Over a coffee, Graeme and Matt turn their minds to what the next 15 years of innovation in Scotland might look like.
Graeme explains that he wants ADCS to be part of a golden age of British computer science in the next decade: “we have the staggering computational power of data and machine learning to find patterns that help us to make better decisions than ever before – whether that’s serving up personalised recommendations, running the business more efficiently or improving forecasting. But this technology will apply to so many other areas, for example I’m really excited about how wearable devices can transform healthcare. We’re starting to see the incredible power of this technology across all industries.”
Matt feels the potential is limitless, and he’s excited to see what the next 15 years hold in store, adding: “We have only seen a tiny fraction of the potential of ADCS. The technology is reaching maturity, the data is reaching critical mass and these capabilities are reaching the tipping point of scalability.”
Being part of the Community
A host of initiatives designed to support local communities and businesses have sprung up from ADCS over the years, proving that Amazon’s roots run deep – not just in Edinburgh, but throughout Scotland.

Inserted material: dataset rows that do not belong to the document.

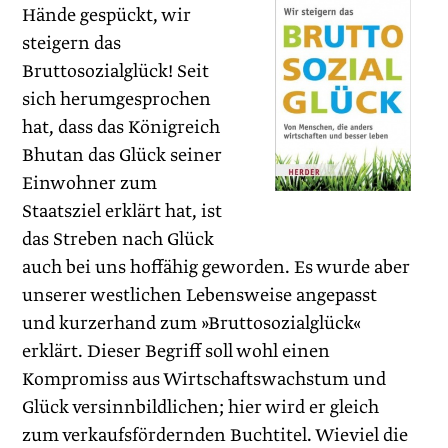
Hände gespückt, wir
steigern das
Bruttosozialglück! Seit
sich herumgesprochen
hat, dass das Königreich
Bhutan das Glück seiner
Einwohner zum
Staatsziel erklärt hat, ist
das Streben nach Glück
auch bei uns hoffähig geworden. Es wurde aber
unserer westlichen Lebensweise angepasst
und kurzerhand zum »Bruttosozialglück«
erklärt. Dieser Begriff soll wohl einen
Kompromiss aus Wirtschaftswachstum und
Glück versinnbildlichen; hier wird er gleich
zum verkaufsfördernden Buchtitel. Wieviel die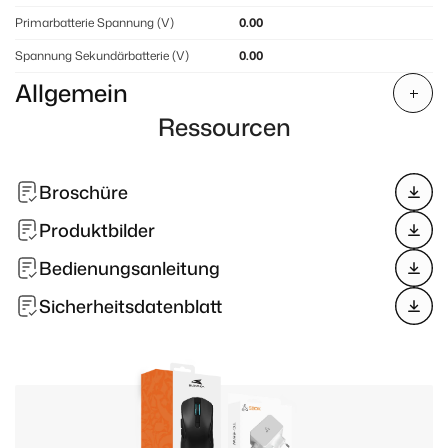
Primarbatterie Spannung (V)
0.00
Spannung Sekundärbatterie (V)
0.00
Allgemein
Ressourcen
Broschüre
Produktbilder
Bedienungsanleitung
Sicherheitsdatenblatt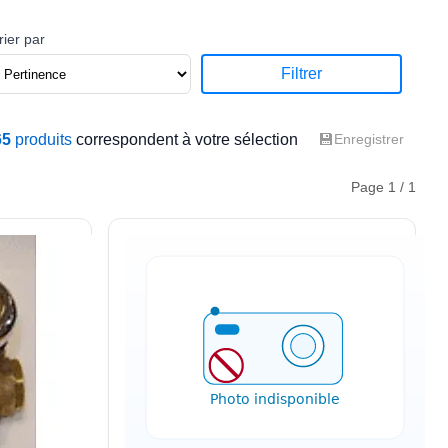
rier par
Filtrer
💾
65
produits
correspondent à votre sélection
Enregistrer
Page 1 / 1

“We have always worked hard to deepen our roots in the local community and Scotland overall,” added Graeme. “That’s why we’re running a number of programmes that aim to foster greater diversity in the city’s tech talent pool, help Scottish small businesses and independent authors reach new audiences around the world and to address urgent needs locally such as child hunger in schools. We are always keen to do more.”The Amazon Women in Innovation Bursary, for instance, encourages women to pursue STEM careers by providing university funding for female students to take up degrees linked to the technology industry. The programme, originally created by Graeme, has helped a number of female students take up degrees at Edinburgh University. Claire Doherty, one recipient of the bursary sums it up: “The world of technology is changing so quickly. Who knows where we will be in 10 years? There are so many possibilities. I want to help build that future.”

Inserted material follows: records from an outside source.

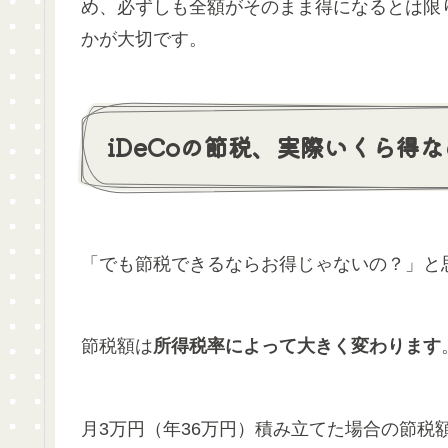
め、必ずしも全額がそのまま得になるとは限
かが大切です。
iDeCoの節税、実際いくら得
「でも節税できるならお得じゃないの？」と
節税額は
所得税率によって大きく変わります
月3万円（年36万円）積み立てた場合の節税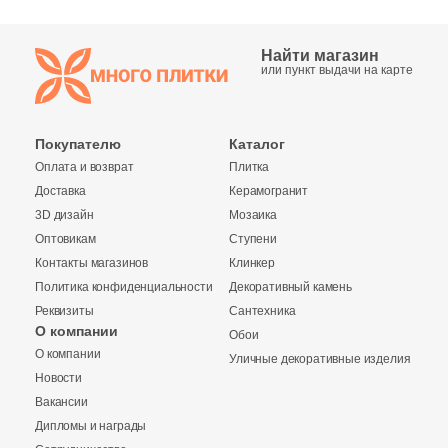
Найти магазин
или пункт выдачи на карте
Покупателю
Каталог
Оплата и возврат
Плитка
Доставка
Керамогранит
3D дизайн
Мозаика
Оптовикам
Ступени
Контакты магазинов
Клинкер
Политика конфиденциальности
Декоративный камень
Реквизиты
Сантехника
О компании
Обои
О компании
Уличные декоративные изделия
Новости
Вакансии
Дипломы и награды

Amazon has also acted as headline support of the Scotland Women in Technology Awards, which recognises and celebrates tech talent across the country.In partnership with Scottish Enterprise and Scottish Development International, Amazon Academy gives small businesses and entrepreneurs across rural Scotland free access to practical advice on growing their businesses online. Featuring independent experts like Emma Jones MBE, founder of Enterprise Nation, and Parveen Thornhill, regional director for the Department of International Trade, speakers at the events enable SMEs, entrepreneurs, and tech start-ups to boost their exports by embracing e-commerce. And for younger generations, Amazon’s Future Makers programme runs in primary schools across Edinburgh. The programme inspires young people to engage with engineering and technology before they enter secondary school. ADCS senior product manager Ellie Trotter helps with the programme and explains: “Future Makers is about showing them the wealth of opportunity available in the tech industry in a fun and memorable way.”
Most recently, Amazon Future Engineer launched across the UK in September 2019. This comprehensive childhood-to-career programme promotes computer science in primary schools, secondary schools, further education and higher education through a range of initiatives, from free robotics and coding workshops for primary schools to teacher training for secondary schools and bursaries for young people wishing to pursue degrees in computer science.
Staff from ADCS also work in partnership with children’s charity Magic Breakfast in Edinburgh and across Scotland. Magic Breakfast serves breakfast to children who arrive at school too hungry to learn, giving them a healthy start to the day. Amazon funds Magic Breakfasts in five schools in Scotland – two in Edinburgh, one in Glasgow, one in Dunfermline and one in Gourock.